Chris is at the computer in the living room. I have the laptop with me in our huge bed.
I had strange dreams last night of werewolves, hot cars parked in the sun, and a lean, confident old lady who borrowed a blue mountain bike.
In less than half an hour I will be thirty-two years old. I am not gawkily slumbering through high school in poorly-fitting vintage ensembles. I am not lugging around a backpack of filthy clothes while gamely climbing to the highest vantage point of a city in a country I am visiting for the first time. I am not a student in Jerusalem or Montreal, attending potluck dinner parties with the pervasive three-bean salad and using the word "lover" without sufficient irony. I am also not just entering the workforce and going dancing on weekends in ironic t-shirts and returning to an apartment with roommates who are not my friends.
When does the switch happen from young to old, and do you notice when it occurs? I try to imagine how I would see myself - as a kid, a teen, a university student - if I were I to spy me walking down the street at 32. And I fear that judgement : mostly, these days, when I get dressed, I think of comfort over concept.

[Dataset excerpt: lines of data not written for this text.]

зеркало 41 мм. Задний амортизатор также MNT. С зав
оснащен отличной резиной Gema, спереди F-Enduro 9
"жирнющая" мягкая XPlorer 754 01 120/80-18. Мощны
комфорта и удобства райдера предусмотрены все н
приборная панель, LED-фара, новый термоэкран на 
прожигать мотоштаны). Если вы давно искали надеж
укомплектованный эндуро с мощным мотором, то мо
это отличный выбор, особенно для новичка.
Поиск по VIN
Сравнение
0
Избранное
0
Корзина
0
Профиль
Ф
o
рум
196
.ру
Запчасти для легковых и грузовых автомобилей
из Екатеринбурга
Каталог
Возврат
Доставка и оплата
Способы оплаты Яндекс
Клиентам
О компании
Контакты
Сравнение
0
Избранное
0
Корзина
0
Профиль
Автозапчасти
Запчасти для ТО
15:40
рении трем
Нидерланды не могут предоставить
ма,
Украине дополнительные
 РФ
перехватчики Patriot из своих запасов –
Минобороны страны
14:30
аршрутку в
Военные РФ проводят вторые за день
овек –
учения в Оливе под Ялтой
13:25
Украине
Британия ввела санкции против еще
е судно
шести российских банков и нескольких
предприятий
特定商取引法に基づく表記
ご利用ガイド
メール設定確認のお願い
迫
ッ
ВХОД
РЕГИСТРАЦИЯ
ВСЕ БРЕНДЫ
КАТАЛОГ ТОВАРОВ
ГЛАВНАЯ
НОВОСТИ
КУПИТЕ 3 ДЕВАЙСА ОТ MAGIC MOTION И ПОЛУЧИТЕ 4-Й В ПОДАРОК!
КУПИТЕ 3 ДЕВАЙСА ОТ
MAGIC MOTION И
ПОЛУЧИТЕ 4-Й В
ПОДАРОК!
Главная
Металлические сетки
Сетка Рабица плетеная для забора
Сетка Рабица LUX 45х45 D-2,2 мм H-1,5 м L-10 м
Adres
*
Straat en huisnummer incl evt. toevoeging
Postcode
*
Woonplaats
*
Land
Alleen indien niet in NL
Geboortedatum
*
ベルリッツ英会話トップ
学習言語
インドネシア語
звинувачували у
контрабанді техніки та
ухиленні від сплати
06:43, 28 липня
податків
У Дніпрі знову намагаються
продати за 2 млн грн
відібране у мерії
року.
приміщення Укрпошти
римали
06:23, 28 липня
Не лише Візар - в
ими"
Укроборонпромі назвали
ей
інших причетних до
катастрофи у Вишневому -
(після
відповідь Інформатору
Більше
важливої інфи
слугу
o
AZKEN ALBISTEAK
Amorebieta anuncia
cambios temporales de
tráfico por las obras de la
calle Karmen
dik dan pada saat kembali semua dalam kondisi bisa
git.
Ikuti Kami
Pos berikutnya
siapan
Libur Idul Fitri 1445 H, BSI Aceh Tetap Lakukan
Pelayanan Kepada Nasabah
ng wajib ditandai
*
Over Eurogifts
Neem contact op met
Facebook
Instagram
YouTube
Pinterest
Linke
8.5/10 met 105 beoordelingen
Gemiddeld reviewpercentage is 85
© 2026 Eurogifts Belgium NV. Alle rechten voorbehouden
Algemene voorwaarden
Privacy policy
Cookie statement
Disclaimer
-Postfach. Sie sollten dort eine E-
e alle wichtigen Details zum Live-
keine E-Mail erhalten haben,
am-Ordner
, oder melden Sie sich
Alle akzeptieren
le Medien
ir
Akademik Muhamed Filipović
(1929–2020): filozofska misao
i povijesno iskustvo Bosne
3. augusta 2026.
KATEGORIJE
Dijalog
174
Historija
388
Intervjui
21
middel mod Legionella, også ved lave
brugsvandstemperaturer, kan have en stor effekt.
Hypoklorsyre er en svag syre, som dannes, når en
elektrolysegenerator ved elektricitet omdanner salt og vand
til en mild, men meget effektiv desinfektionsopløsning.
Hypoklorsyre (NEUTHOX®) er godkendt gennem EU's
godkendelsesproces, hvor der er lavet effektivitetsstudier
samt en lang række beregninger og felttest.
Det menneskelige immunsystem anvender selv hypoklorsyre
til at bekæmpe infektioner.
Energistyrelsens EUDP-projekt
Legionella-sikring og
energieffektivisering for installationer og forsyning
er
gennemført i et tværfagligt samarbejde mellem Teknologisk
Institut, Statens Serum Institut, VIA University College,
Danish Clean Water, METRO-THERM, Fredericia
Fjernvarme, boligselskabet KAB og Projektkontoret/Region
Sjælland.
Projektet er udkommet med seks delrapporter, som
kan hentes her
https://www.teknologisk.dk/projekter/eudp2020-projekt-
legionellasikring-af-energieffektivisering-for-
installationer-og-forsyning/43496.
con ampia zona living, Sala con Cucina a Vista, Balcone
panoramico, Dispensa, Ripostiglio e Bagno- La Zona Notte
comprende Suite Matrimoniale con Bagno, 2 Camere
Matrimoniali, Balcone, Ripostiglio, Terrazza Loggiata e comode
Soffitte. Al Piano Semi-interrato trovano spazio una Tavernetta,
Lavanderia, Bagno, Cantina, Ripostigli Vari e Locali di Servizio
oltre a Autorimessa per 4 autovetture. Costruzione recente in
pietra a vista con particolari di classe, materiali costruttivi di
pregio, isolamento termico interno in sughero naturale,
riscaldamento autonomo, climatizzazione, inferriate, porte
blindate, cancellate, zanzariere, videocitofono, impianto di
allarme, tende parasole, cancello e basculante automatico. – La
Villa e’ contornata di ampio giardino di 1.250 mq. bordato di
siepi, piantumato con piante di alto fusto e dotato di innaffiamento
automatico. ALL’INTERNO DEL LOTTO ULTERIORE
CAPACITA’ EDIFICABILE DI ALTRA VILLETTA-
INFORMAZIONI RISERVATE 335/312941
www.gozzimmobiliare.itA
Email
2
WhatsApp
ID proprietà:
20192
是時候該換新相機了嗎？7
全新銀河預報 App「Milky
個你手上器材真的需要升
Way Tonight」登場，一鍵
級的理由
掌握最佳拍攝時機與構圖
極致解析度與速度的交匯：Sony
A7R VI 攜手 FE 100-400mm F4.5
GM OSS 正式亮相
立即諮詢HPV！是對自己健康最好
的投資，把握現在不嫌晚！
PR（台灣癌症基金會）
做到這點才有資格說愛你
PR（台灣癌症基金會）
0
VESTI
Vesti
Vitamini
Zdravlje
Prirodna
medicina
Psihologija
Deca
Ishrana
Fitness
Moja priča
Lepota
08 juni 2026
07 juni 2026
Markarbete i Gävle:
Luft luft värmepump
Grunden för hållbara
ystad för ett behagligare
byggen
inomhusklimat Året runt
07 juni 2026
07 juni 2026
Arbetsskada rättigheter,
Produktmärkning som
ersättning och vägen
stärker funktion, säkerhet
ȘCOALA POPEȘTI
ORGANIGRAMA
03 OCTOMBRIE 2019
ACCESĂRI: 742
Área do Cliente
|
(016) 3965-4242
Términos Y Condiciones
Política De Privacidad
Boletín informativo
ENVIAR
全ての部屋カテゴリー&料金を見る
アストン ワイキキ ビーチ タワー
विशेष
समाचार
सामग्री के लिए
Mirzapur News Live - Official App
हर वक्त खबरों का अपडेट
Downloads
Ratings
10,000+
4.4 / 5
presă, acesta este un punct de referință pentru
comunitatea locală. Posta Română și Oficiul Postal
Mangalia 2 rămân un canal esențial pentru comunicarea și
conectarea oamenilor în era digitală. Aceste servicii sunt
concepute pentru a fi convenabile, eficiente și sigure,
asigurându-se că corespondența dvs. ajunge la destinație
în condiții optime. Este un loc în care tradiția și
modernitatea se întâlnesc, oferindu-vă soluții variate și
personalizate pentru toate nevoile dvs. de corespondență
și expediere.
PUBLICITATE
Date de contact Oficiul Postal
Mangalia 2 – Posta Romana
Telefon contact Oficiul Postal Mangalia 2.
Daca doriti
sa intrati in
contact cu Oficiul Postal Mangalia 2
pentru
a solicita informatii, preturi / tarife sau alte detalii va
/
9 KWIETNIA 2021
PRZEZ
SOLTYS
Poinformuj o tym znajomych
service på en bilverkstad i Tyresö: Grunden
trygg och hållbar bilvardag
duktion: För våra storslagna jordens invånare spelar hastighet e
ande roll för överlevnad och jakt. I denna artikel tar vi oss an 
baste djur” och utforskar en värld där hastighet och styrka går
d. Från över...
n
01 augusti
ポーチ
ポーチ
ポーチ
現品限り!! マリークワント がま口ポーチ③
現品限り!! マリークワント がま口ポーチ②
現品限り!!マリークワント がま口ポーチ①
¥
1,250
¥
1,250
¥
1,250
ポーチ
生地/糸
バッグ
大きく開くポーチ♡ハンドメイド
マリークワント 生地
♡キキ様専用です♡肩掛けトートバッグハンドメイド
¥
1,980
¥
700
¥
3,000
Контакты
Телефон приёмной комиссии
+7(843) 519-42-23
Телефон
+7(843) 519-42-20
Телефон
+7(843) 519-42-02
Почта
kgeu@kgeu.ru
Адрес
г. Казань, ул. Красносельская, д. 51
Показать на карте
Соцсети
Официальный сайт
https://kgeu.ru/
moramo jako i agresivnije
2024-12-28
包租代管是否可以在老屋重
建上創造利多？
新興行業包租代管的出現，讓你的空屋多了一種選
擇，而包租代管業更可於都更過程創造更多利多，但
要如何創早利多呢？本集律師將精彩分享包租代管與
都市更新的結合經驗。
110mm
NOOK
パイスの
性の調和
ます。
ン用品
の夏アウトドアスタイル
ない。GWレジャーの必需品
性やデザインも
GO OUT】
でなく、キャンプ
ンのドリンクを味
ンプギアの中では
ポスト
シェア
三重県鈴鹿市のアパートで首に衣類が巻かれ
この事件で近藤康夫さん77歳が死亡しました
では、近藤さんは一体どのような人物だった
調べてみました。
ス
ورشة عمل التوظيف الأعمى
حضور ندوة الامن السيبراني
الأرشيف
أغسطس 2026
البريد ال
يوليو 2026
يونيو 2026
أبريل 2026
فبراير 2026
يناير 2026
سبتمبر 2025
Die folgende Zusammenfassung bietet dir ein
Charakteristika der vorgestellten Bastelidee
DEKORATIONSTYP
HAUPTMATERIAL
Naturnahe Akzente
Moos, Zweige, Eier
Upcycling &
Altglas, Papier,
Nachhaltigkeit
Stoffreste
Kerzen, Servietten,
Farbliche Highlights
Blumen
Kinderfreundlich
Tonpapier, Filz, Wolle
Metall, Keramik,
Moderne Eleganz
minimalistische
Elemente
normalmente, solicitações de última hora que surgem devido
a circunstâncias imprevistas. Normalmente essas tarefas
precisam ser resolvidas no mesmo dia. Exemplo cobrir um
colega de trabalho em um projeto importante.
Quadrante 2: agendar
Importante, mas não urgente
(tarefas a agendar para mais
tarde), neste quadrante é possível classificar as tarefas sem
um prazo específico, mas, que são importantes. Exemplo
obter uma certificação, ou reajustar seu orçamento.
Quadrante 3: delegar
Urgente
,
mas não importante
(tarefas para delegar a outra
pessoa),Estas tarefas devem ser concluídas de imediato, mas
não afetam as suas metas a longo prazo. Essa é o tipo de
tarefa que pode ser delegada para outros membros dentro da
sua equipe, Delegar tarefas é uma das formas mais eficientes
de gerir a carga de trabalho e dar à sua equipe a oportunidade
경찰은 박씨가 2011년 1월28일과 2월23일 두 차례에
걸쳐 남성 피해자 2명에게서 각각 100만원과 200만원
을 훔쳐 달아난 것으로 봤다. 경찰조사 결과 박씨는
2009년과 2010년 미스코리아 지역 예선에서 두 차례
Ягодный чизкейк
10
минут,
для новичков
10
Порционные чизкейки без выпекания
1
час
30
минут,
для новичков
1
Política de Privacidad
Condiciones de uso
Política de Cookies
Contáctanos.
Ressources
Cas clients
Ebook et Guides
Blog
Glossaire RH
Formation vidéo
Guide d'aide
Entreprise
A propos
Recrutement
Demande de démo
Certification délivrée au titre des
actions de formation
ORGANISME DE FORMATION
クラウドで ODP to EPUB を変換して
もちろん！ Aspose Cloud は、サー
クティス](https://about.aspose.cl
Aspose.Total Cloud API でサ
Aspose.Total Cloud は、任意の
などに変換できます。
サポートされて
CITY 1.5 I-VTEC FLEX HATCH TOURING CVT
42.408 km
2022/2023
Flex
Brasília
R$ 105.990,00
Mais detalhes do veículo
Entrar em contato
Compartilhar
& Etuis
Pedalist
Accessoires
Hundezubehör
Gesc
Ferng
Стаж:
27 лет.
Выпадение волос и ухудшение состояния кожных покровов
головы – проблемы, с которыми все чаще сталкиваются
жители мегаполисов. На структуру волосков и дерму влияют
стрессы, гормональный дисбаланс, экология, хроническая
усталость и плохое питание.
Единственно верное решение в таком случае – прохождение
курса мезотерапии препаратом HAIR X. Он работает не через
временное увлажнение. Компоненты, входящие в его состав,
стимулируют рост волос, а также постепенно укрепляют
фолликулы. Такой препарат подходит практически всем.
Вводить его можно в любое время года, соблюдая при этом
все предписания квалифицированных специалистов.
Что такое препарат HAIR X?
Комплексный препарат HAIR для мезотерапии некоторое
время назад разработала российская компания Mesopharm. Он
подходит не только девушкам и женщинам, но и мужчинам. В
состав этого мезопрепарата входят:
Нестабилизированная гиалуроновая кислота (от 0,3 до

I try to moisturize, though I don't buy into that wacky anti-aging cream. Mostly, when I dance, it is in my apartment.
I have probably written this before. In fact, I am sure I have. But those people I aspired to be at different times in my life- they don't make sense at all anymore. And I think that every passage of time reflected on involves re-imagining the person you want to be.
I was talking to Sarah around Xmas about how we never go out the way we used to with into the late-night with the urge to be part of the zeitgeist. And while we are happy reading in bed next to the object of our affection, there is some sort of guilt. To who, though? We both decided that it was our future selves.
So 32. I am surrounded by so much love and goodness. I am lucky in more ways than I can articulate. So I think I will tell my past and future selves to (respectfully and lovingly) shut up for a day and enjoy the cake.